UCT Wine Society Pips Stellenbosch at Post in Backsberg Vino Varsity

UCT Wine Society Pips Stellenbosch at Post in Backsberg Vino Varsity


A detailed and motivated call for Pinotage to be South Africa’s international calling card saw UCT regain the title of Backsberg Vino Varsity Champions. The annual competition between the wine societies of UCT and Stellenbosch has become an institution in the Cape winelands since being founded in 2009 by Backsberg CEO Simon Back.

This year’s wine inter-varsity saw a revised format. The blind-tasting section remained, asking the teams having to identify wine styles, grape varieties and certain wine faults.

Students then had to test their skills in developing a brand, as well as tackling the crucial challenge of marketing their new product.

The two teams also had to put their lateral thinking caps on in a section requiring the motivation of a wine that can be the signature of Wine Brand SA. Here the adage of “failing to plan is planning to fail” came through for UCT in their call for Pinotage to become the face of the South African wine industry.

Victorious UCT team-leader Matthew de Haast says: “We put in a lot of training and research to get our facts in a row, and the whole team’s belief in Pinotage as South Africa’s go-to grape with which to take on the world must have made our argument convincing. Our presenters Nicole Uys and Bevan Willoughby were at the top of their game, putting in great performances.”

De Haast’s real pleasure was winning the blind-tasting. “To beat Stellenbosch in this aspect is awesome,” he says. “Their skill at wine-tasting is legendary, obviously made easier by the fact of them being based in the wine capital of South Africa with all the resources at their disposal. Plus, they are just a phone-call away from legendary winemakers for quick advice. For us to win this was the highlight of my day.”

The brand-development section was neck-and- neck, with Stellenbosch edging it with a PET bottled wine made for outdoor activities named “Woodstock Daisy”. UCT’s “One Night Stand” showed promise in the marketing pitch, but fell short in its one-dimensional design.

According to De Haast, the marketing and debating elements brought an exciting dimension to the Backsberg Vino Varsity. “We had to dig deep,” he said, “when facing Stellenbosch you always doubt whether your best is going to be good enough. We are elated to have pulled through.”

Head-judge Siobhan Thompson, who is also CEO for Wines of South Africa (Wosa) said the students impressed at all levels of the competition. “This enthusiasm for wine among the youth is what the South African industry needs,” she says. “The contagious zeal with which they approached this year’s contest and their knowledge is something from which the local industry’s more experienced players can learn. In fact, I have asked UCT if I can use their Pinotage presentation for my endeavours in promoting South African wine.”
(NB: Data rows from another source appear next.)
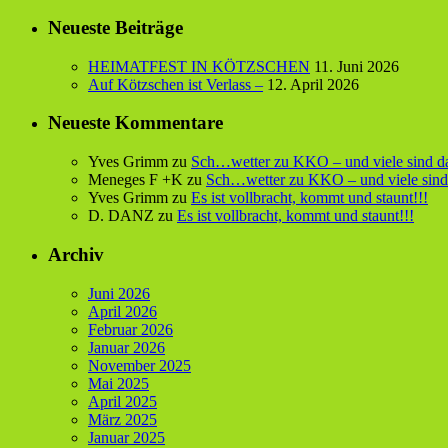
nach:
Neueste Beiträge
HEIMATFEST IN KÖTZSCHEN
11. Juni 2026
Auf Kötzschen ist Verlass –
12. April 2026
Neueste Kommentare
Yves Grimm
zu
Sch…wetter zu KKO – und viele sind d
Meneges F +K
zu
Sch…wetter zu KKO – und viele sind
Yves Grimm
zu
Es ist vollbracht, kommt und staunt!!!
D. DANZ
zu
Es ist vollbracht, kommt und staunt!!!
Archiv
Juni 2026
April 2026
Februar 2026
Januar 2026
November 2025
Mai 2025
April 2025
März 2025
Januar 2025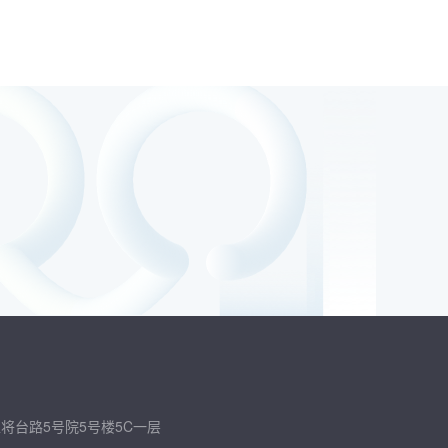
将台路5号院5号楼5C一层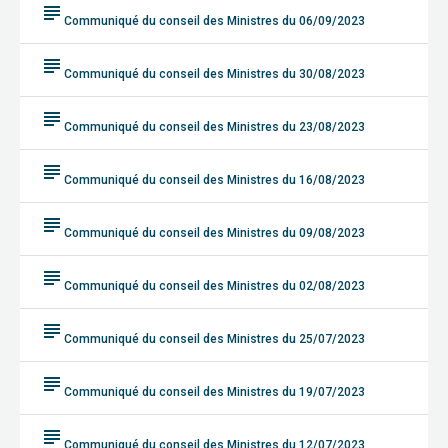
subject
Communiqué du conseil des Ministres du 06/09/2023
subject
Communiqué du conseil des Ministres du 30/08/2023
subject
Communiqué du conseil des Ministres du 23/08/2023
subject
Communiqué du conseil des Ministres du 16/08/2023
subject
Communiqué du conseil des Ministres du 09/08/2023
subject
Communiqué du conseil des Ministres du 02/08/2023
subject
Communiqué du conseil des Ministres du 25/07/2023
subject
Communiqué du conseil des Ministres du 19/07/2023
subject
Communiqué du conseil des Ministres du 12/07/2023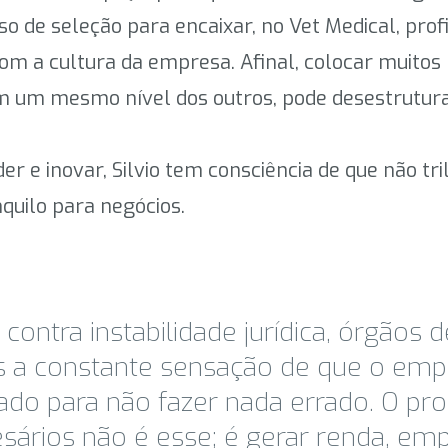
sso de seleção para encaixar, no Vet Medical, pr
om a cultura da empresa. Afinal, colocar muitos
em um mesmo nível dos outros, pode desestrutura
e inovar, Silvio tem consciência de que não tril
quilo para negócios.
ontra instabilidade jurídica, órgãos 
 a constante sensação de que o empre
iado para não fazer nada errado. O pr
sários não é esse; é gerar renda, em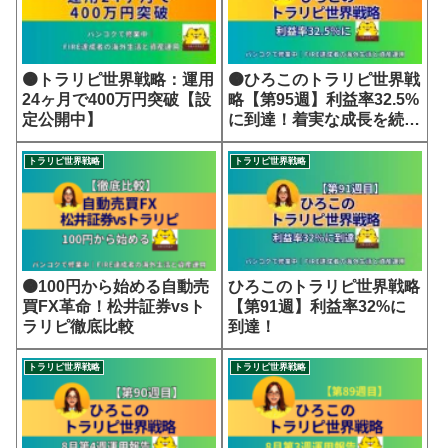
🟠トラリピ世界戦略：運用
🟠ひろこのトラリピ世界戦
24ヶ月で400万円突破【設
略【第95週】利益率32.5%
定公開中】
に到達！着実な成長を続け
る世界戦略
トラリピ世界戦略
トラリピ世界戦略
🟠100円から始める自動売
ひろこのトラリピ世界戦略
買FX革命！松井証券vsト
【第91週】利益率32%に
ラリピ徹底比較
到達！
トラリピ世界戦略
トラリピ世界戦略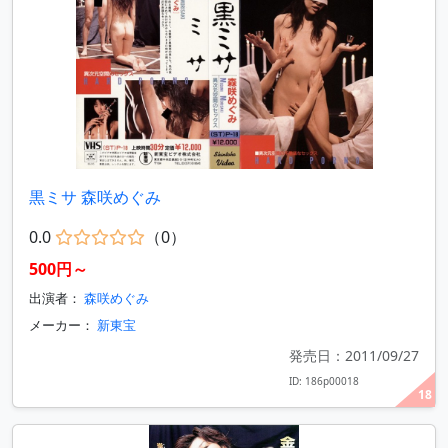
黒ミサ 森咲めぐみ
0.0
（0）
500円～
出演者：
森咲めぐみ
メーカー：
新東宝
発売日：2011/09/27
ID: 186p00018
18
Backsberg CEO and Vino Varsity founder Simon Back says the event is growing from strength-to-strength with the standards rising each year. “The new format is extremely relevant, as marketing and sales are today driving the wine industry,” he says. “It also allows more students from each team to partake, and for us wine professionals the insights shown and arguments raised leave a lot of food for thought. This also shows the importance of listening to what the youth has to say about wine, because they are the consumers of tomorrow.”

Along with Thompson, the judges were Ursula van der Westhuizen, Old Mutual’s head of external communications and marketing consultant and wine writer Emile Joubert.